Stored data START

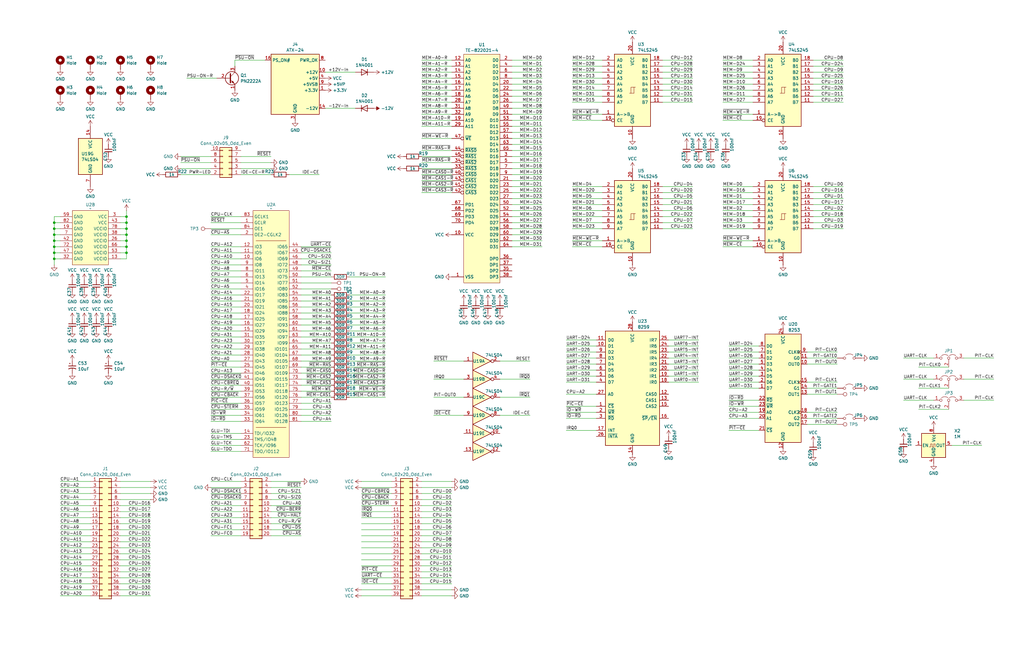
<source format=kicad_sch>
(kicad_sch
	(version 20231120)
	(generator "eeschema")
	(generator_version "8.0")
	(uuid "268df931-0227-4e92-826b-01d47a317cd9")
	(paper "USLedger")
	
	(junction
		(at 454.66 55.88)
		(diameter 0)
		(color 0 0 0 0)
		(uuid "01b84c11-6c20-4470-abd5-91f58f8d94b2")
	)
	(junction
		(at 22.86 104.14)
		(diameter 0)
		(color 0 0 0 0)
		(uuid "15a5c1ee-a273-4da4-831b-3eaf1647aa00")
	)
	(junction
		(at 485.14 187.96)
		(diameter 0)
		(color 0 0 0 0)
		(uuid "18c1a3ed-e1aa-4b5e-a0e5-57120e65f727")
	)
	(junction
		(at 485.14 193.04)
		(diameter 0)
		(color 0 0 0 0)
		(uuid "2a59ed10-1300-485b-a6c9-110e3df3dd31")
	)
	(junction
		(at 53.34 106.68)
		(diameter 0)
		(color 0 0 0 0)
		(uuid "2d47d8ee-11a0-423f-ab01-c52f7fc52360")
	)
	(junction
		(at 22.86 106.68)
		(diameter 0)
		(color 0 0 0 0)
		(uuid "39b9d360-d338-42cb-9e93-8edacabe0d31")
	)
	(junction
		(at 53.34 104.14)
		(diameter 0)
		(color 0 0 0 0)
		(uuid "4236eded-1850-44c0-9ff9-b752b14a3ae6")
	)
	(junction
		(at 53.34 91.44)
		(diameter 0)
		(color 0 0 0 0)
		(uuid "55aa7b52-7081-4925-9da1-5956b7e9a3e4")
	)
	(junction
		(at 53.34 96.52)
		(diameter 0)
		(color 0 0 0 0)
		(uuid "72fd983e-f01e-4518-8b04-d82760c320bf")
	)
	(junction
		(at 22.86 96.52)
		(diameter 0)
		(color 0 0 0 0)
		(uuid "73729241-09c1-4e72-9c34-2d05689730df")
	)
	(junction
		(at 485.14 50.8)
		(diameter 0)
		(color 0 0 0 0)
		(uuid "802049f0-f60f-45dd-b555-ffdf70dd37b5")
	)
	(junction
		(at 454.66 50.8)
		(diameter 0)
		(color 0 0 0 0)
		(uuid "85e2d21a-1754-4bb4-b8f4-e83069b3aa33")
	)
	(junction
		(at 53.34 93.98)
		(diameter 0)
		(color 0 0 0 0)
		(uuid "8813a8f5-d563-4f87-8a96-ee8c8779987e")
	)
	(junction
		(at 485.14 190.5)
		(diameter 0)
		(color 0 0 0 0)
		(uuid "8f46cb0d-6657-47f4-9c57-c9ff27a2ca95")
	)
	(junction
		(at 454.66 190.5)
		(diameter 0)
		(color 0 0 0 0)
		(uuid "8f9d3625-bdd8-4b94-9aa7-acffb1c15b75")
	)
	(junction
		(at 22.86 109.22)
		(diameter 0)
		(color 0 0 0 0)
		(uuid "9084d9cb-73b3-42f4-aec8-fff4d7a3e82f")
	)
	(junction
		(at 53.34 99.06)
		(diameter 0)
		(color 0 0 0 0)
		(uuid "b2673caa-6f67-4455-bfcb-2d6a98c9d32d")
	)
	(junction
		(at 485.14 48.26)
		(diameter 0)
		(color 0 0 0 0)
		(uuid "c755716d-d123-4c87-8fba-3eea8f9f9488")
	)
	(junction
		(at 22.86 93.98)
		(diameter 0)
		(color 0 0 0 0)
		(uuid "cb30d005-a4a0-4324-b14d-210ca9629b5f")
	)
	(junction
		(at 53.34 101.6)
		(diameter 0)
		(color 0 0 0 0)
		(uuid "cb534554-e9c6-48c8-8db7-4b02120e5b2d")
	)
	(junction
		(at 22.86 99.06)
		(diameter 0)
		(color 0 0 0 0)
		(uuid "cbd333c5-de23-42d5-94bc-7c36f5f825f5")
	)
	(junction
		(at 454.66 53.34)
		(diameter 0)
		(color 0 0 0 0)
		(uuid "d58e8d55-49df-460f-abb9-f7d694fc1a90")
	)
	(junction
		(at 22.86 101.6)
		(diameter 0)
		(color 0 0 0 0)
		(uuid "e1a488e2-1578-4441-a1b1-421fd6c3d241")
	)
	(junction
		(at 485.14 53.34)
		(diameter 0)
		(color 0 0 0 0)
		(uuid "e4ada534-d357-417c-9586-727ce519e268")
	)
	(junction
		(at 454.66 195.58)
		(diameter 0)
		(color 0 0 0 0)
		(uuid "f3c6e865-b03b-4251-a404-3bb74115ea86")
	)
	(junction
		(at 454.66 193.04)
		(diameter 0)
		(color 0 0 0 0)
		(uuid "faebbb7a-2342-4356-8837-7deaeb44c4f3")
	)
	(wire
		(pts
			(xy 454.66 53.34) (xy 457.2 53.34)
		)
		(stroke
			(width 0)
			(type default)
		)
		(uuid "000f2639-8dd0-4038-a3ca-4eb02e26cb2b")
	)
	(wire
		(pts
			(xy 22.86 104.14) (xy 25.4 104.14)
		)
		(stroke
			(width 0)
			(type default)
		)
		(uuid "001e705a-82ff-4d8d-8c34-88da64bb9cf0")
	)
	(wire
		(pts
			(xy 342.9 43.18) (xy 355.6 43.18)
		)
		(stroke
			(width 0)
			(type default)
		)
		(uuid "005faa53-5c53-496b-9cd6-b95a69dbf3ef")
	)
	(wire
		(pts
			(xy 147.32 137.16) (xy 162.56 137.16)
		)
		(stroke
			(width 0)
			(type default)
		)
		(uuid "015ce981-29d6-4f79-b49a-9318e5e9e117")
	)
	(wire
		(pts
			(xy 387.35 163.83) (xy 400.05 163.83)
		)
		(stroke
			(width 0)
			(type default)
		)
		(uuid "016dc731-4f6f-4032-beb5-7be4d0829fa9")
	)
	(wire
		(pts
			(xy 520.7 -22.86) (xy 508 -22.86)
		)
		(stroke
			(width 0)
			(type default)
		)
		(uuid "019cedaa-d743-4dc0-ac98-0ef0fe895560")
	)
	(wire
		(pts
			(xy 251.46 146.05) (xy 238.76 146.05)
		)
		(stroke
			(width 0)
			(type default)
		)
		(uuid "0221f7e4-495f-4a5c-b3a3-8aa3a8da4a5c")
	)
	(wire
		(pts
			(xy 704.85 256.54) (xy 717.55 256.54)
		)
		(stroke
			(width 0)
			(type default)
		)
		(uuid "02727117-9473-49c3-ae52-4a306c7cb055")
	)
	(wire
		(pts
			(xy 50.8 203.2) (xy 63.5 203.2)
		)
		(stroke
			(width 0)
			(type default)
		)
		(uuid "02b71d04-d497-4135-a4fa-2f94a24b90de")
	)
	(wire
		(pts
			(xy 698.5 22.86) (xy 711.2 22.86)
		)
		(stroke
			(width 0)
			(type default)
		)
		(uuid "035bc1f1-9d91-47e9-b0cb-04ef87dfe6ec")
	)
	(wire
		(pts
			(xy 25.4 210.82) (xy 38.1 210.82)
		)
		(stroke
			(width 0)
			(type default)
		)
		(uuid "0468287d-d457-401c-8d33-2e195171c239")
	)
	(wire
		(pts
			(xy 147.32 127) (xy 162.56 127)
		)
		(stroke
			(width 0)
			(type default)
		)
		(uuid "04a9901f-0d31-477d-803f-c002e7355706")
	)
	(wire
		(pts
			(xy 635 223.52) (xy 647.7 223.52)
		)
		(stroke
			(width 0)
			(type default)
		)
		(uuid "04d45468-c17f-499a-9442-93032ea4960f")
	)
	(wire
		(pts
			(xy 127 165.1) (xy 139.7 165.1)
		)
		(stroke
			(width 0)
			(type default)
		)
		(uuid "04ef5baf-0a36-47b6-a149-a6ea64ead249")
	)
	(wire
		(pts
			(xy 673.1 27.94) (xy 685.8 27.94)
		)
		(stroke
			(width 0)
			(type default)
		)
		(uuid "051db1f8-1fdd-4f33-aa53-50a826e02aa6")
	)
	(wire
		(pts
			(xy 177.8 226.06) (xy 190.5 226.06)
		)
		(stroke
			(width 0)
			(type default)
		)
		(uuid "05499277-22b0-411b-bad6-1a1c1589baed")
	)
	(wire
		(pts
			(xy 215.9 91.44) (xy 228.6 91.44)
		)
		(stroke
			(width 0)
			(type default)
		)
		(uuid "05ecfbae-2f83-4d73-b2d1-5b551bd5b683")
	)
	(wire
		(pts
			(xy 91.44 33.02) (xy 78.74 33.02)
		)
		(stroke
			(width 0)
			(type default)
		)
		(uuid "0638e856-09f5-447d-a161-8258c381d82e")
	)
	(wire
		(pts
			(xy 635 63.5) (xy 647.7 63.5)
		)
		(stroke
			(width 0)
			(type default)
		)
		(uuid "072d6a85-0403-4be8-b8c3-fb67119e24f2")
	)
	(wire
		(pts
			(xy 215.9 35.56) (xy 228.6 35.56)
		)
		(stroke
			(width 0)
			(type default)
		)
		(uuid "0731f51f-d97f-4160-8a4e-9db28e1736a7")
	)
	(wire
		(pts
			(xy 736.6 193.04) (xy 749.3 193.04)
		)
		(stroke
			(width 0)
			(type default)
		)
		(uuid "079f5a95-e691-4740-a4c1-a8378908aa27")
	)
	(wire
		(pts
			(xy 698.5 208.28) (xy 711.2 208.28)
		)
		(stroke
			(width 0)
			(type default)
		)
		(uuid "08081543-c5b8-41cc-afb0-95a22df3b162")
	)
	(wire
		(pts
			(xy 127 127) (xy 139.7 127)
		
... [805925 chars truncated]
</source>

Stored data END
Stored data START

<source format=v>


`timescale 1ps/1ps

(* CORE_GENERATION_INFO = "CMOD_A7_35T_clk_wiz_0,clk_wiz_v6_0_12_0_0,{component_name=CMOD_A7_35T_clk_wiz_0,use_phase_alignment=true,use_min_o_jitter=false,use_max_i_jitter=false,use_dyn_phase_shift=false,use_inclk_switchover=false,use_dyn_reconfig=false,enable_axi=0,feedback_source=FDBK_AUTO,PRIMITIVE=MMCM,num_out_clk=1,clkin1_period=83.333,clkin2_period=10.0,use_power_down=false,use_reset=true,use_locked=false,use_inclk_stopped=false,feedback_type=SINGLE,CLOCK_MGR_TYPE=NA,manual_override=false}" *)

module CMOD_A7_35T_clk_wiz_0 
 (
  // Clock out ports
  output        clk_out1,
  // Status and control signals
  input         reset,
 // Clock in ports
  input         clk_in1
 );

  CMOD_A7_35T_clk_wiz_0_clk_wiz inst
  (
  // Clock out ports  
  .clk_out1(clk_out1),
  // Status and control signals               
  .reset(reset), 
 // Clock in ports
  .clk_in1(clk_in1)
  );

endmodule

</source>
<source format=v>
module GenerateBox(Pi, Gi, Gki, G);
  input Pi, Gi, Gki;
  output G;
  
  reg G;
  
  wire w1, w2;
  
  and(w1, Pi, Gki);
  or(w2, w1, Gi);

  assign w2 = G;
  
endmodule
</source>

Stored data END

**What to work on**
Gather and copy every line of the data in which the string "Status" is found.

**Written reply**
  // Status and control signals
  // Status and control signals               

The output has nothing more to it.